══ Passage provided ══

Creating Tests with Laravel

Laravel, Artisan and Testing

By: Tyler Lundstrom

The past few weeks I have been working on a project using the Laravel PHP framework. So far I love it and it has increased my abilities and knowledge for developing PHP immensely. One of the many great things about Laravel is it’s Artisan tool. Laravel’s Artisan tool is used to to create a lot of the boiler plate code for you as well as put the generated files in the proper repositories.

The command I’d  like to talk about today is php artisan make:test this command when given a name will auto generate the test boiler plate you need to running unit tests in Laravel. This saves you time from having to manual type out all the files you are using as well as the class name and extensions. As a side note about the extension, you extend a class called TestCase which is an abstract class that has many of the boiler plate style syntax already filled out and you simply just extend upon that.

Once your file is created and you are ready to start creating your tests writing PHPunit is now as simple as creating jUnit code.

public function testExample(){ $this->assertTrue(true); }

That’s all you need to know about testing with Laravel. Thank you Taylor Otwell for making PHP development a delight!

Ugh! PHP Unit Testing

I tend to spend a lot of time programming in PHP in my free time. One of the things I have been looking at, since I am taking a software testing class, is PHPUnit and unit testing in PHP. I was getting discouraged with how odd PHPUnit seemed in comparison to the ease of use of something like JUnit. I stumbled upon this blog post that is a conversation between two people about PHPUnit.

The conversation starts with Ed explaining how he doesn’t like PHPUnit specifically:

Ed: I guess realistically my complaints are aimed at PHPUnit . It’s very powerful and very complete from what I can tell, but I think it’s difficult to pick up and I think that difficulty makes people less likely to use it. Because it’s by far the best known testing tool, I think that tends to limit the use of unit testing, period, in PHP.

He goes on to state how other languages have unit testing support that are far easier to use. Java and Python for example have extremely easy to use unit testing frameworks/built in features.

After a little while he continues to explain the reasons he believes PHPUnit is so intimidating:

Ed: I think boilerplate is part of the issue. I think that’s intimidating. Tools can mitigate that to some extent, but I don’t think it eliminates the problem entirely. I just don’t think writing a simple test should be anything more than a couple lines of code.

Previous to that quote the other host, Chris, gave a snippet of a simple unit test and it required 17 lines of code to simply write one assertion. That seems absurd!

At the end of the post Ed notes something that is very important and relates closely to TDD:

To write testable code, you really have to be thinking about testing when you write your code. It takes a bit of time to get used to that, but I think it’s very doable.

The number one reason that PHP developers have a tough time thinking in this manner is due to the fact that most of them are self taught. PHP has a really small learning curve which is great for people who want to get into web development, but in order for PHP unit testing to move forward and to better things, more developers have to get into the TDD mindset.

 

P.S. I find it amusing that in my WordPress (Mainly written in PHP) post editor, the acronym PHP isn’t included in the base dictionary.

═══
══ Dataset ══

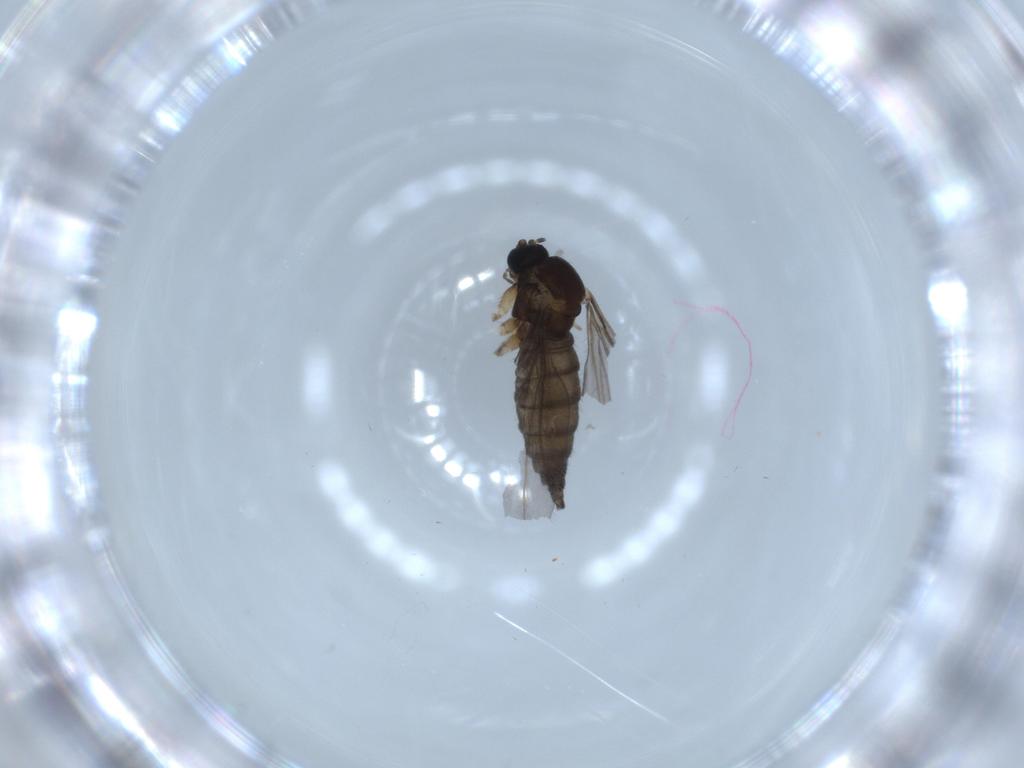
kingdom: Animalia
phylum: Arthropoda
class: Insecta
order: Diptera
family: Sciaridae
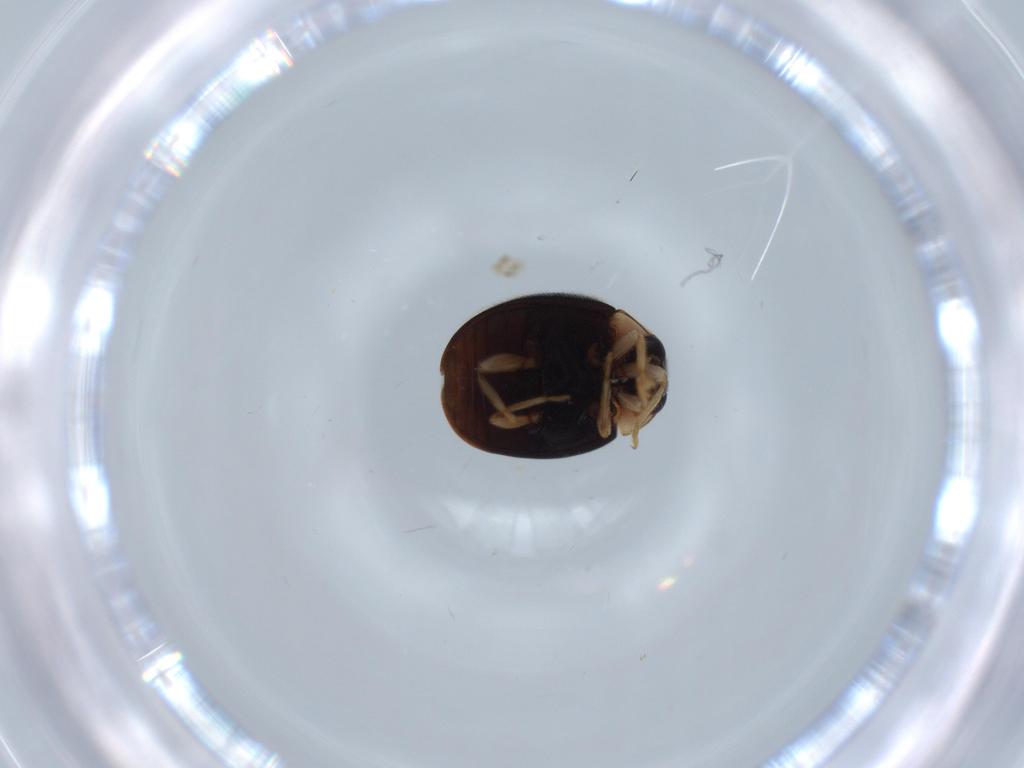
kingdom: Animalia
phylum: Arthropoda
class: Insecta
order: Coleoptera
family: Coccinellidae
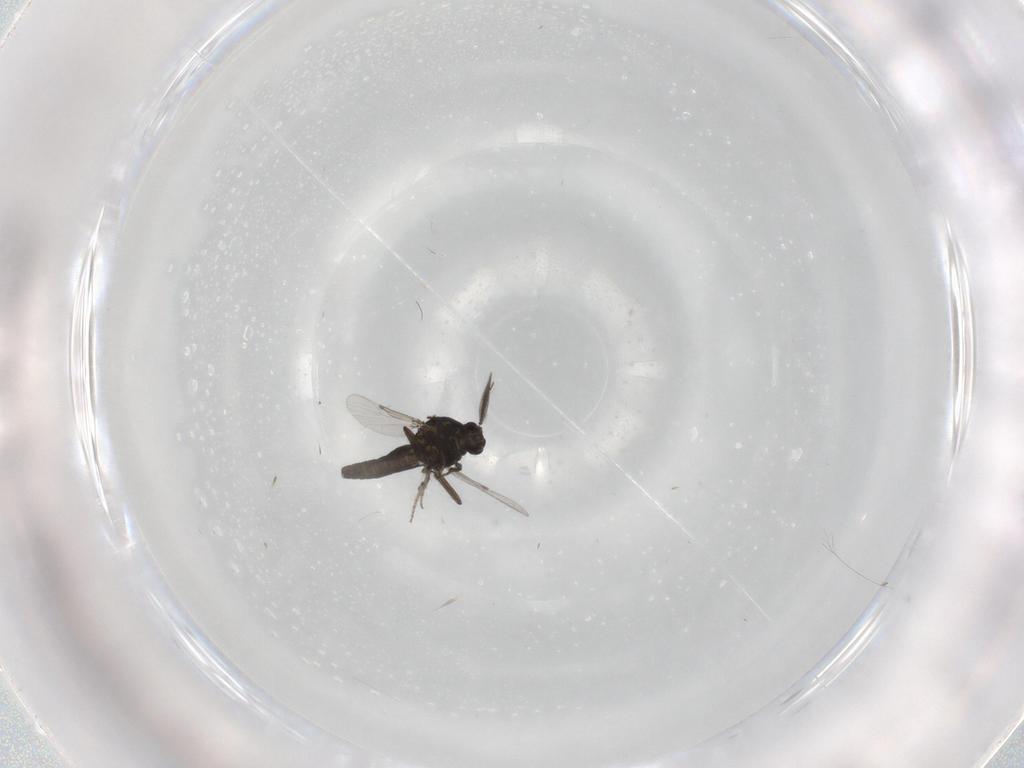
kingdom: Animalia
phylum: Arthropoda
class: Insecta
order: Diptera
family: Ceratopogonidae
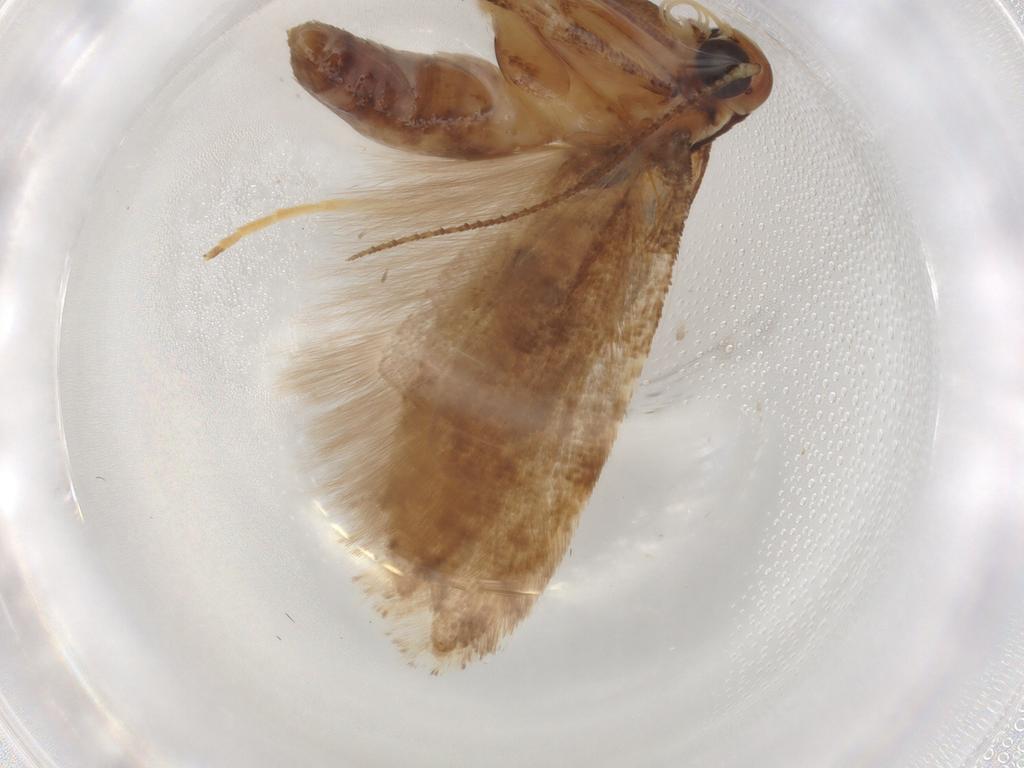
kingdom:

═══

_Questions_:
1 > According to the PHP testing text, why do most PHP developers have a hard time thinking about testing while they write code? Answer in one to three sentences.
2 > Return the part of the PHP testing text starting with "I tend to spend" and going on through "period, in PHP.".
The records are separate material, unrelated to the text.

_Solutions to each task_:
1 > Most PHP developers are self-taught, which the text gives as the number one reason they struggle to think about testing as they write code.

2 >
I tend to spend a lot of time programming in PHP in my free time. One of the things I have been looking at, since I am taking a software testing class, is PHPUnit and unit testing in PHP. I was getting discouraged with how odd PHPUnit seemed in comparison to the ease of use of something like JUnit. I stumbled upon this blog post that is a conversation between two people about PHPUnit.

The conversation starts with Ed explaining how he doesn’t like PHPUnit specifically:

Ed: I guess realistically my complaints are aimed at PHPUnit . It’s very powerful and very complete from what I can tell, but I think it’s difficult to pick up and I think that difficulty makes people less likely to use it. Because it’s by far the best known testing tool, I think that tends to limit the use of unit testing, period, in PHP.